Task directions
Word for word, write the lines below out again, with no pictures.

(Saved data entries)
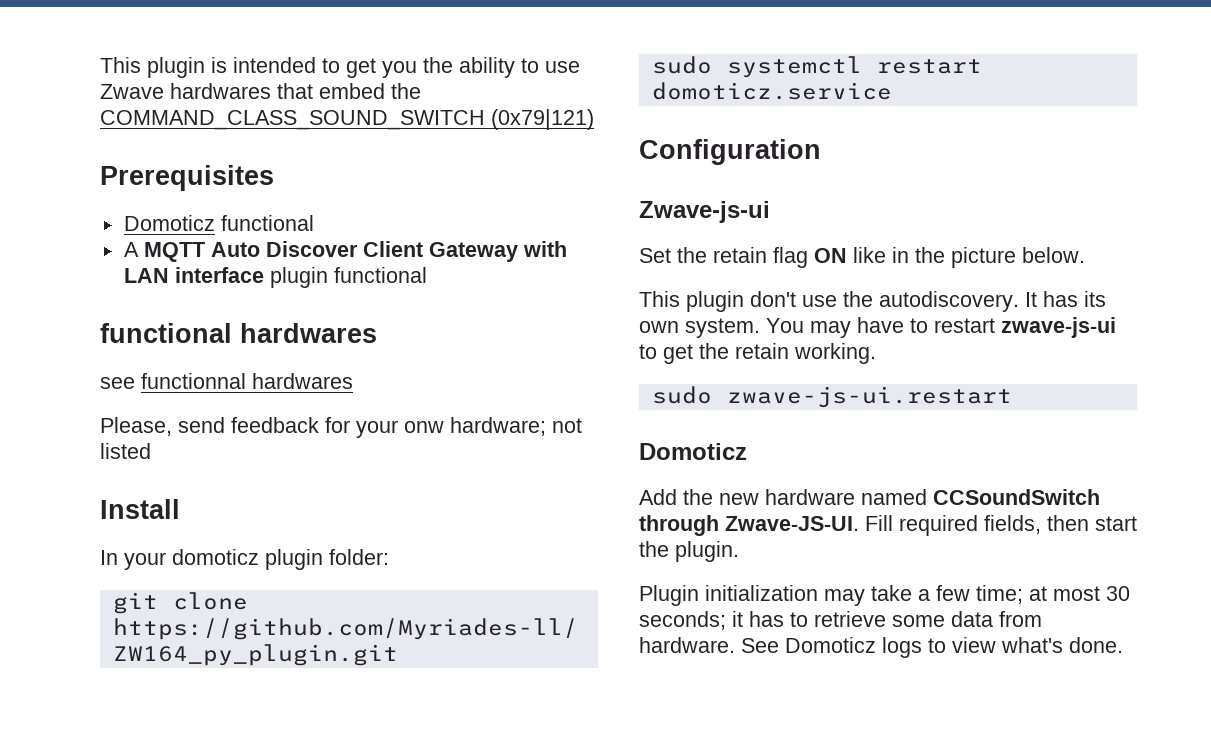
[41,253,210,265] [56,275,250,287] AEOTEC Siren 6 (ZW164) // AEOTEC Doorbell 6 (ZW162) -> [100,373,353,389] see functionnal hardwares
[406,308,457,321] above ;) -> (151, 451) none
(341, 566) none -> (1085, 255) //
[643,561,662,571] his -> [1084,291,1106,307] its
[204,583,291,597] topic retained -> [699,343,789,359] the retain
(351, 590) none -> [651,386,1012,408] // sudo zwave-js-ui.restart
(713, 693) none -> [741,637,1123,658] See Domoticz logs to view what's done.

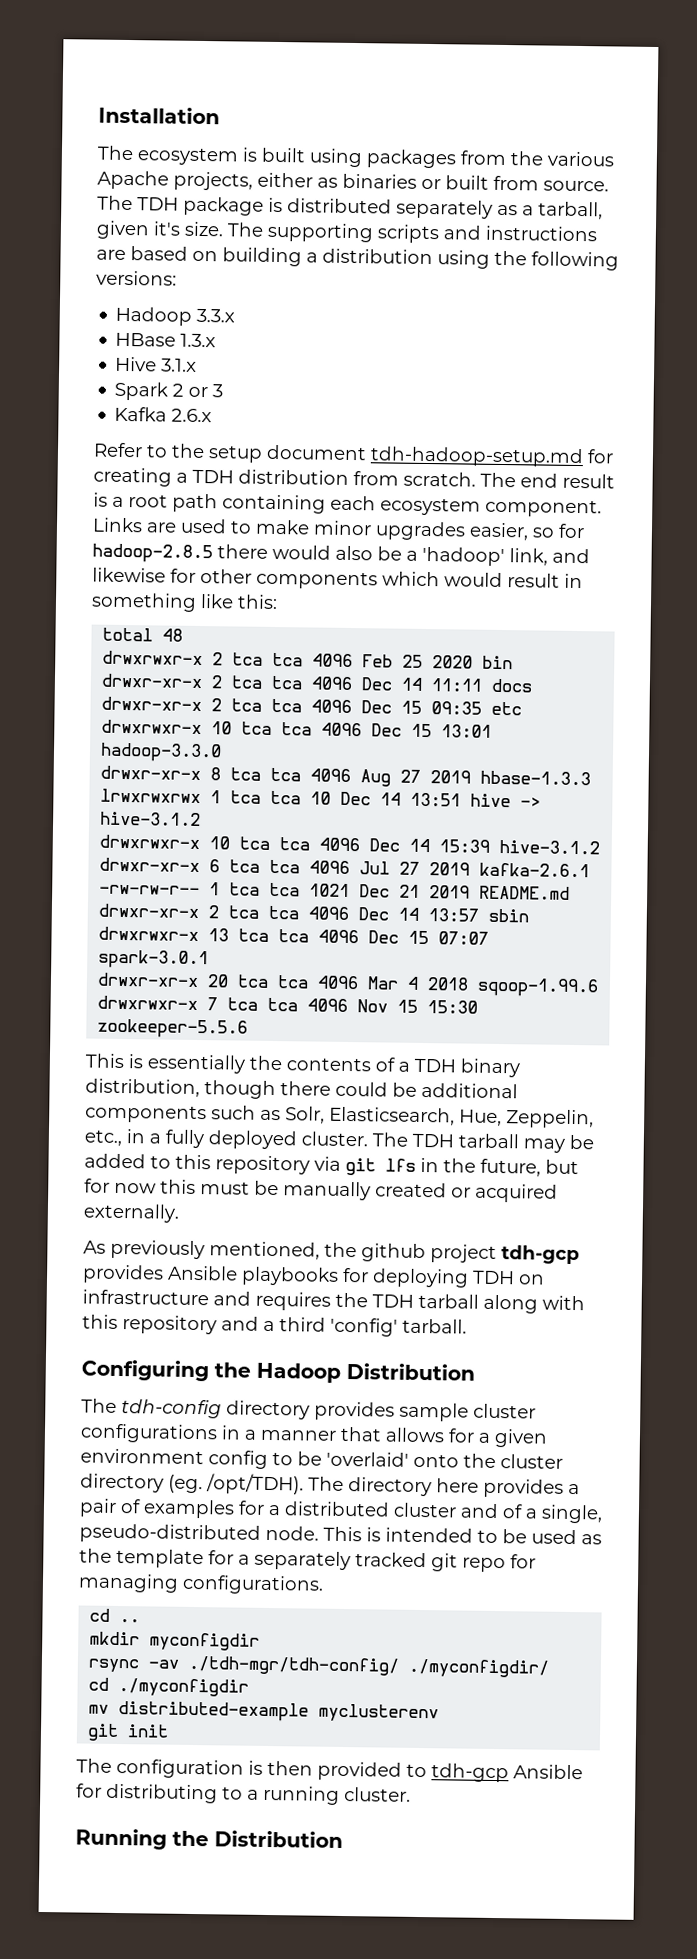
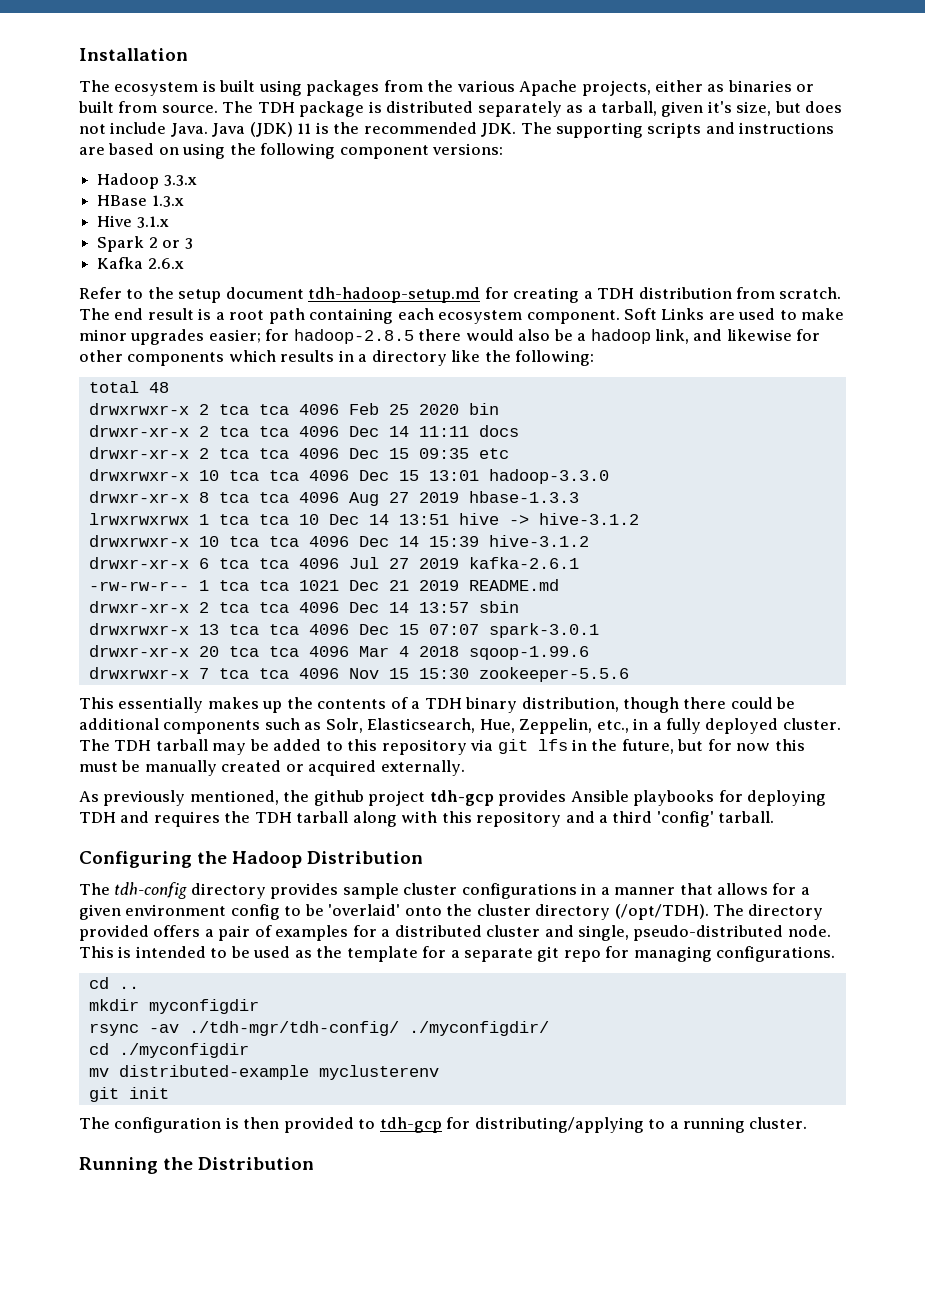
[184,221,224,237] size. -> [736,101,843,116] [79,122,517,137] size, but does not include Java. Java (JDK) 11 is the recommended JDK.
[222,247,433,267] building a distribution -> (179, 151) none
(619, 261) none -> [339,145,429,159] component
(602, 508) none -> [624,308,658,320] Soft
[469,522,555,541] easier, so -> [208,329,261,343] easier;
[422,546,505,567] 'hadoop' -> [590,329,651,344] hadoop
[444,572,583,589] [91,592,278,612] would result in something like this: -> [280,350,595,366] results in a directory like the following:
[128,1054,245,1074] is essentially -> [118,697,283,713] essentially makes up
[518,1274,545,1285] [82,1289,209,1306] on infrastructure -> (116, 817) none
[168,1473,564,1498] (eg. /opt/TDH). The directory here provides -> [614,904,824,920] [79,925,201,941] (/opt/TDH). The directory provided offers
[502,1504,537,1519] of a -> (574, 931) none
[254,1550,427,1571] separately tracked -> [464,948,534,962] separate
[513,1764,583,1780] [76,1783,218,1804] Ansible for distributing -> [446,1117,644,1133] for distributing/applying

Output for this exercise
[41,253,210,265] [56,275,250,287] AEOTEC Siren 6 (ZW164) // AEOTEC Doorbell 6 (ZW162) -> [100,373,353,389] see functionnal hardwares
[406,308,457,321] above ;) -> (151, 451) none
(341, 566) none -> (1085, 255) //
[643,561,662,571] his -> [1084,291,1106,307] its
[204,583,291,597] topic retained -> [699,343,789,359] the retain
(351, 590) none -> [651,386,1012,408] // sudo zwave-js-ui.restart
(713, 693) none -> [741,637,1123,658] See Domoticz logs to view what's done.

[184,221,224,237] size. -> [736,101,843,116] [79,122,517,137] size, but does not include Java. Java (JDK) 11 is the recommended JDK.
[222,247,433,267] building a distribution -> (179, 151) none
(619, 261) none -> [339,145,429,159] component
(602, 508) none -> [624,308,658,320] Soft
[469,522,555,541] easier, so -> [208,329,261,343] easier;
[422,546,505,567] 'hadoop' -> [590,329,651,344] hadoop
[444,572,583,589] [91,592,278,612] would result in something like this: -> [280,350,595,366] results in a directory like the following:
[128,1054,245,1074] is essentially -> [118,697,283,713] essentially makes up
[518,1274,545,1285] [82,1289,209,1306] on infrastructure -> (116, 817) none
[168,1473,564,1498] (eg. /opt/TDH). The directory here provides -> [614,904,824,920] [79,925,201,941] (/opt/TDH). The directory provided offers
[502,1504,537,1519] of a -> (574, 931) none
[254,1550,427,1571] separately tracked -> [464,948,534,962] separate
[513,1764,583,1780] [76,1783,218,1804] Ansible for distributing -> [446,1117,644,1133] for distributing/applying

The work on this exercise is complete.